ShesDressedInBlackAgain · 08/10/2019 22:23

Sury the precedent should be- as in family law - that the best interests of the child are paramount?

And given that family law also holds that generally it is in a child's best interest to be raised by its birth family (where adoption can only take place after all possible options with a birth family have been exhausted) how can any surrogacy meet that standard?

OhHolyJesus · 08/10/2019 22:38

You're right it doesn't SheDressed the family lawyers involved would be set to bill for some expensive hours if surrogacy is made easier though, made a more accessible way of "building a family".

They get more than their expenses paid so imagine my shock when I saw that a good handful of family law firms met with the Law Commission before releasing the consultation, there was even one from America (why?).

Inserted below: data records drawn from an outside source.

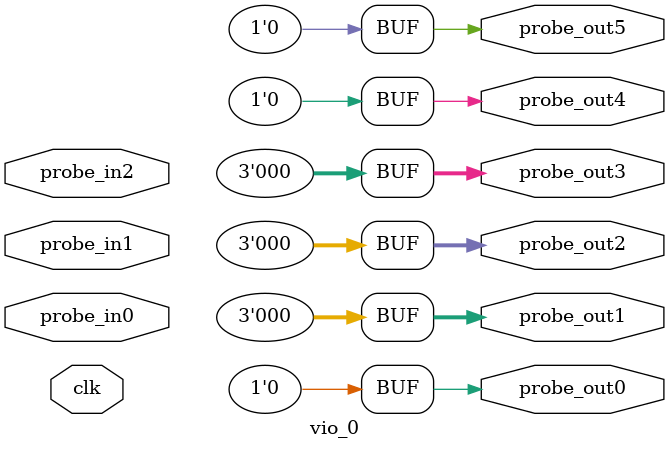
<source format=v>
`timescale 1ns / 1ps
module vio_0 (
clk,
probe_in0,probe_in1,probe_in2,
probe_out0,
probe_out1,
probe_out2,
probe_out3,
probe_out4,
probe_out5
);

input clk;
input [31 : 0] probe_in0;
input [31 : 0] probe_in1;
input [31 : 0] probe_in2;

output reg [0 : 0] probe_out0 = 'h0 ;
output reg [2 : 0] probe_out1 = 'h0 ;
output reg [2 : 0] probe_out2 = 'h0 ;
output reg [2 : 0] probe_out3 = 'h0 ;
output reg [0 : 0] probe_out4 = 'h0 ;
output reg [0 : 0] probe_out5 = 'h0 ;


endmodule

</source>
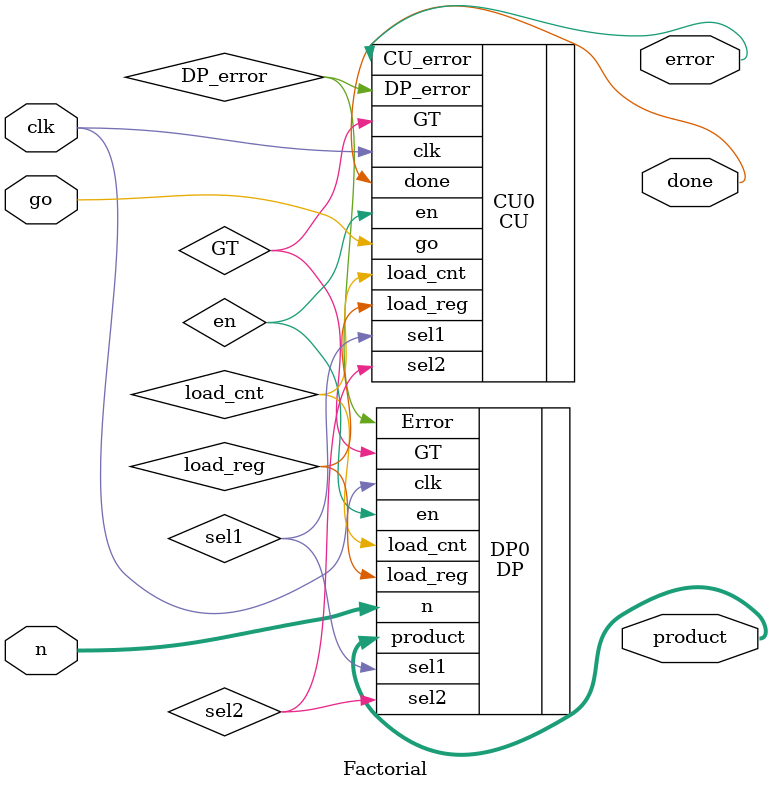
<source format=v>
`timescale 1ns / 1ps


module Factorial(
    input wire go, clk,
    input wire [3:0] n,
    output wire done, error,
    output wire [31:0] product
);

wire load_cnt, en, load_reg, sel1, sel2, DP_error, GT;

DP DP0(
    .n(n), 
    .load_cnt(load_cnt), 
    .en(en), 
    .load_reg(load_reg), 
    .sel1(sel1), 
    .sel2(sel2), 
    .clk(clk), 
    .Error(DP_error), 
    .GT(GT), 
    .product(product)
);

CU CU0(
    .go(go),
    .clk(clk),
    .GT(GT),
    .DP_error(DP_error),
    .load_cnt(load_cnt),
    .en(en),
    .load_reg(load_reg),
    .sel1(sel1),
    .sel2(sel2),
    .done(done),
    .CU_error(error)
);


endmodule

</source>
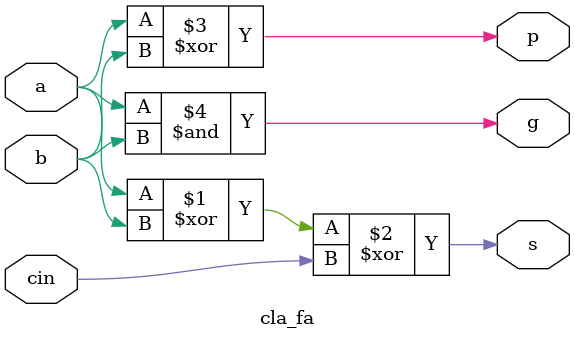
<source format=v>

module cla_fa (
  input a,
  input b,
  input cin,
  output s,
  output p,
  output g
);

 assign s = a^b^cin;
 assign p = a^b;
 assign g = a&b;

endmodule

</source>
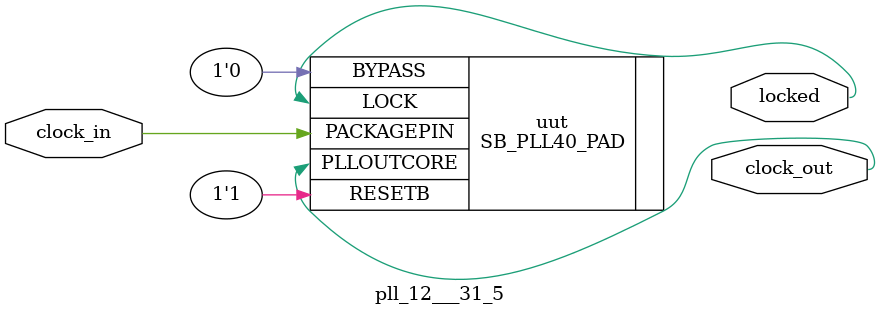
<source format=v>
`default_nettype none
`timescale 1ns/10ps

/**
 * PLL configuration
 *
 * This Verilog module was generated automatically
 * using the icepll tool from the IceStorm project.
 * Use at your own risk.
 *
 * Given input frequency:        12.000 MHz
 * Requested output frequency:   25.175 MHz
 * Achieved output frequency:    25.125 MHz
 */

 
module pll_12___31_5 (
        input  clock_in,
        output clock_out,
        output locked
        );

SB_PLL40_PAD #(
                .FEEDBACK_PATH("SIMPLE"),
                .PLLOUT_SELECT("GENCLK"),

               .FEEDBACK_PATH("SIMPLE"),
                .DIVR(4'b0000),         // DIVR =  0
                .DIVF(7'b1010011),      // DIVF = 83
                .DIVQ(3'b101),          // DIVQ =  5
                .FILTER_RANGE(3'b001)   // FILTER_RANGE = 1

        ) uut (
                .LOCK(locked),
                .PACKAGEPIN(clock_in),
                .PLLOUTCORE(clock_out),
                .RESETB(1'b1),
                .BYPASS(1'b0)

                //.REFERENCECLK(clock_in),

                );

endmodule

                

</source>
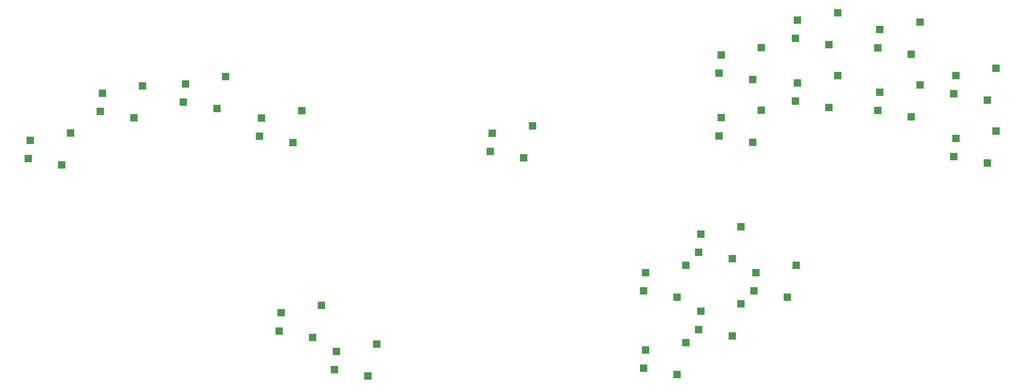
<source format=gbp>
G04 #@! TF.GenerationSoftware,KiCad,Pcbnew,(6.0.4)*
G04 #@! TF.CreationDate,2022-08-08T16:34:43-07:00*
G04 #@! TF.ProjectId,GCCMX,4743434d-582e-46b6-9963-61645f706362,rev?*
G04 #@! TF.SameCoordinates,Original*
G04 #@! TF.FileFunction,Paste,Bot*
G04 #@! TF.FilePolarity,Positive*
%FSLAX46Y46*%
G04 Gerber Fmt 4.6, Leading zero omitted, Abs format (unit mm)*
G04 Created by KiCad (PCBNEW (6.0.4)) date 2022-08-08 16:34:43*
%MOMM*%
%LPD*%
G01*
G04 APERTURE LIST*
%ADD10R,2.600000X2.600000*%
%ADD11R,2.550000X2.500000*%
G04 APERTURE END LIST*
D10*
X97569945Y-118338868D03*
D11*
X100584945Y-107308868D03*
X86734945Y-109848868D03*
D10*
X86019945Y-116138868D03*
D11*
X129208213Y-104118028D03*
D10*
X126193213Y-115148028D03*
X114643213Y-112948028D03*
D11*
X115358213Y-106658028D03*
D10*
X152375000Y-126917500D03*
D11*
X155390000Y-115887500D03*
X141540000Y-118427500D03*
D10*
X140825000Y-124717500D03*
D11*
X313778253Y-94095054D03*
D10*
X310763253Y-105125054D03*
D11*
X299928253Y-96635054D03*
D10*
X299213253Y-102925054D03*
X337043452Y-93137595D03*
D11*
X340058452Y-82107595D03*
X326208452Y-84647595D03*
D10*
X325493452Y-90937595D03*
X310763253Y-126765054D03*
D11*
X313778253Y-115735054D03*
D10*
X299213253Y-124565054D03*
D11*
X299928253Y-118275054D03*
D10*
X231875000Y-132156250D03*
D11*
X234890000Y-121126250D03*
X221040000Y-123666250D03*
D10*
X220325000Y-129956250D03*
D11*
X181209603Y-196362263D03*
D10*
X178194603Y-207392263D03*
D11*
X167359603Y-198902263D03*
D10*
X166644603Y-205192263D03*
X159169603Y-194071263D03*
D11*
X162184603Y-183041263D03*
D10*
X147619603Y-191871263D03*
D11*
X148334603Y-185581263D03*
X368407169Y-85334988D03*
D10*
X365392169Y-96364988D03*
D11*
X354557169Y-87874988D03*
D10*
X353842169Y-94164988D03*
X391616283Y-112271424D03*
D11*
X394631283Y-101241424D03*
D10*
X380066283Y-110071424D03*
D11*
X380781283Y-103781424D03*
X287717453Y-195854578D03*
D10*
X284702453Y-206884578D03*
X273152453Y-204684578D03*
D11*
X273867453Y-198394578D03*
D10*
X303727453Y-193563578D03*
D11*
X306742453Y-182533578D03*
X292892453Y-185073578D03*
D10*
X292177453Y-191363578D03*
X322752453Y-180242578D03*
D11*
X325767453Y-169212578D03*
X311917453Y-171752578D03*
D10*
X311202453Y-178042578D03*
X284702453Y-180242578D03*
D11*
X287717453Y-169212578D03*
X273867453Y-171752578D03*
D10*
X273152453Y-178042578D03*
D11*
X306742453Y-155891578D03*
D10*
X303727453Y-166921578D03*
D11*
X292892453Y-158431578D03*
D10*
X292177453Y-164721578D03*
D11*
X394631283Y-122881424D03*
D10*
X391616283Y-133911424D03*
X380066283Y-131711424D03*
D11*
X380781283Y-125421424D03*
X368407169Y-106974988D03*
D10*
X365392169Y-118004988D03*
X353842169Y-115804988D03*
D11*
X354557169Y-109514988D03*
X340058452Y-103747595D03*
D10*
X337043452Y-114777595D03*
D11*
X326208452Y-106287595D03*
D10*
X325493452Y-112577595D03*
X72703481Y-134618351D03*
D11*
X75718481Y-123588351D03*
D10*
X61153481Y-132418351D03*
D11*
X61868481Y-126128351D03*
M02*

</source>
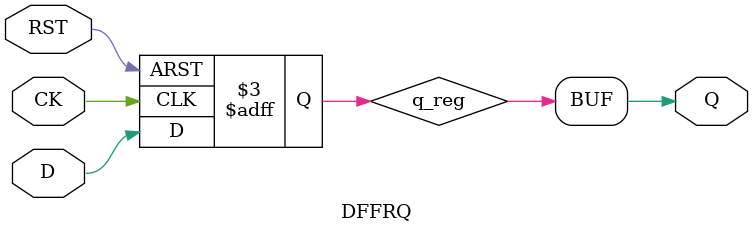
<source format=v>
module DFFRQ (RST, CK, D, Q);
  input RST; 
  input CK; 
  input D;  
  output Q;
  
  reg q_reg;

  always @ (posedge CK or negedge RST)
    if (~RST) begin
      q_reg <= 1'b0;
    end else begin
      q_reg <= D;
    end
  
  assign Q = q_reg;

endmodule 
</source>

TruthOnTrial · 08/10/2019 22:50

so you’re turning a story and subsequent post about two men in Ireland having a baby into an argument about surrogacy in India. 🤣 trolling and stupidity at its best. Why not head to India and fix it there, where it is needed. Not going on about surrogacy in this country behind a computer

Couldn't see any reality or constructive points in this so pfft. This makes you cry laughing somehow. Well that shows how seriously you take child welfare.